Controls— Every employee who has access to Misericordia University information or information systems has an important information security role in the organization. For example, each one of these employees is personally responsible for the protection of information that has been entrusted to their care. All employees who come into contact with sensitive Misericordia University internal information are expected to familiarize themselves with these data classification levels and to consistently use these same ideas in their daily Misericordia University business activities. Sensitive information is either Confidential or Critical information, and both are defined later in this document. Employees should treat all information as though it has a data classification level. The following classification levels as used:
CONFIDENTIAL or CRITICAL—This classification label applies to sensitive business information that is intended for use within Misericordia University. Its unauthorized disclosure could adversely impact Misericordia University or its customers, suppliers, business partners, or employees.

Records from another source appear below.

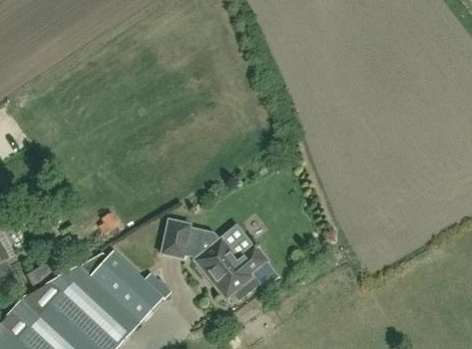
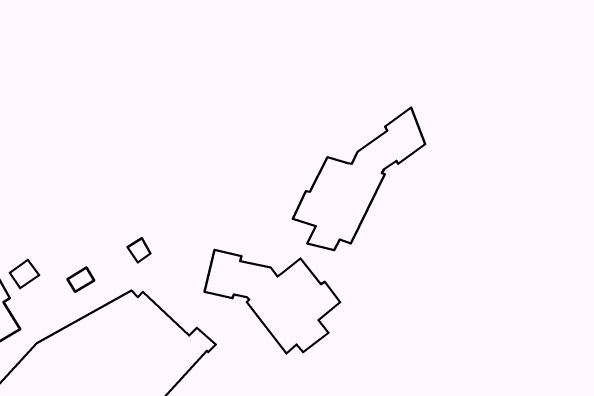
building: none -> [293,107,425,250]

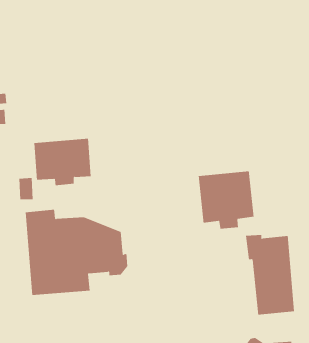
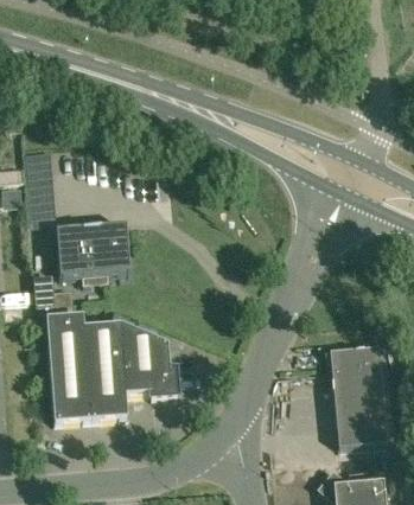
building: none -> [27,148,55,205]
building: [198,171,254,230] -> none

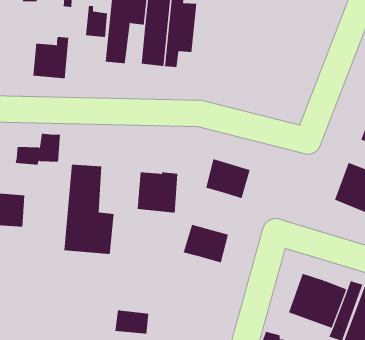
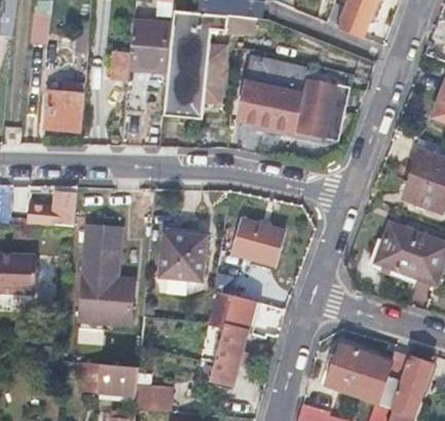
building: none -> [238,66,351,140]
building: none -> [211,324,247,384]
building: none -> [100,362,139,392]

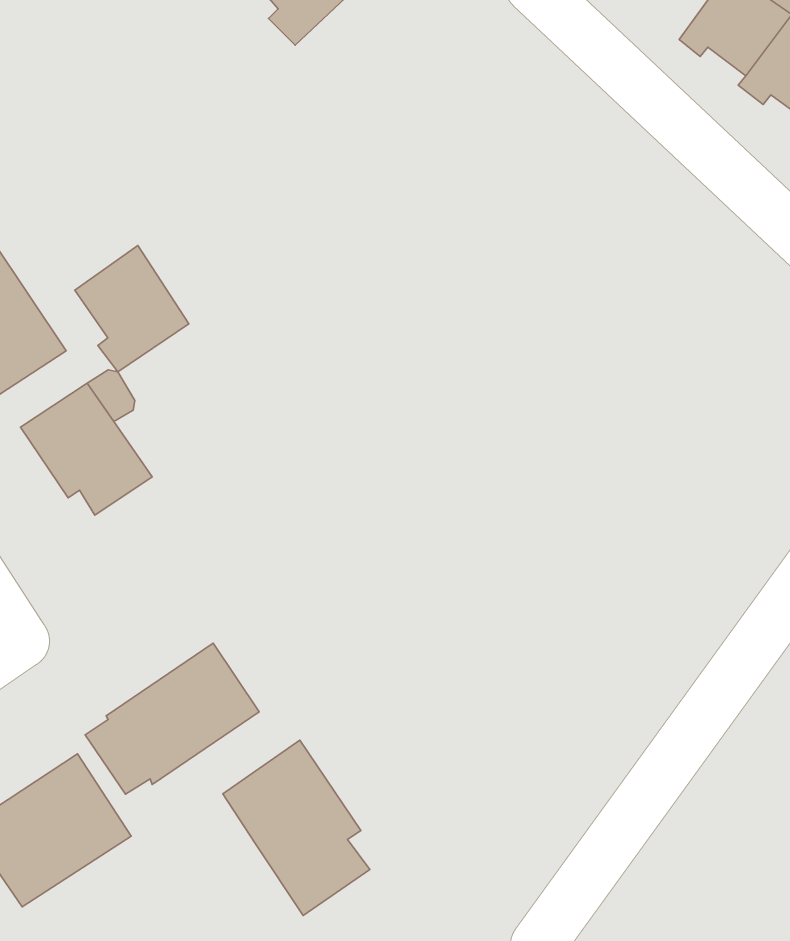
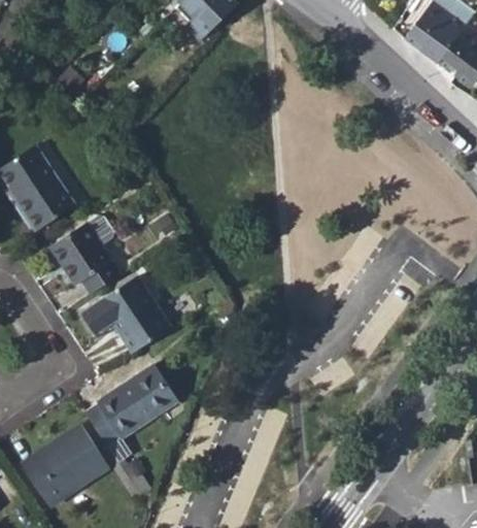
building: [75,246,189,372] -> none
building: none -> [81,276,170,354]
building: [223,740,370,915] -> none

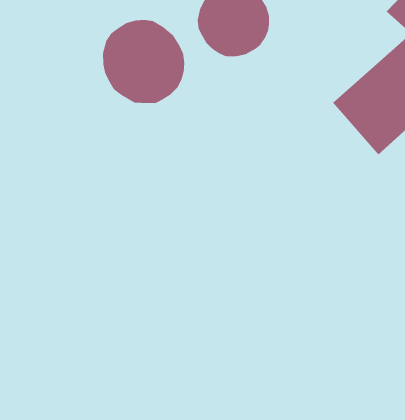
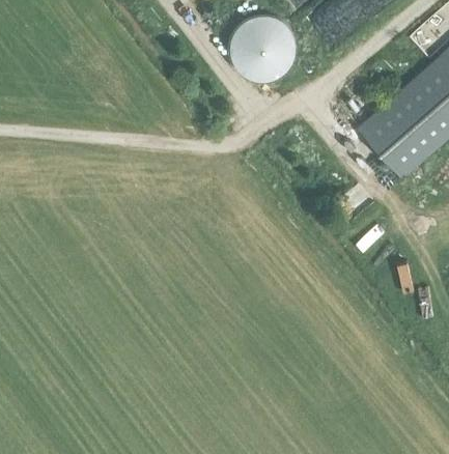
building: [103,19,185,104] -> none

Information that some people would consider to be private is included in this classification. Examples include employee performance evaluations, customer transaction data, strategic alliance agreements, unpublished internally-generated market research, computer passwords, identity token personal identification numbers, and internal audit reports.
FOR INTERNAL USE ONLY—This classification label applies to all other information that does not clearly fit into the other two classifications. While its unauthorized disclosure is against policy, it is not expected to seriously or adversely impact Misericordia University or its employees, suppliers, business partners, or its customers. Examples include the Misericordia University telephone directory, dial-up computer access numbers, new employee training materials, and internal policy manuals.
PUBLIC—This classification applies to information that has been approved by Misericordia University management for release to the public. By definition, there is no such thing as unauthorized disclosure of this information and it may be disseminated without potential harm. Examples include product and service brochures, advertisements, job opening announcements, and press releases.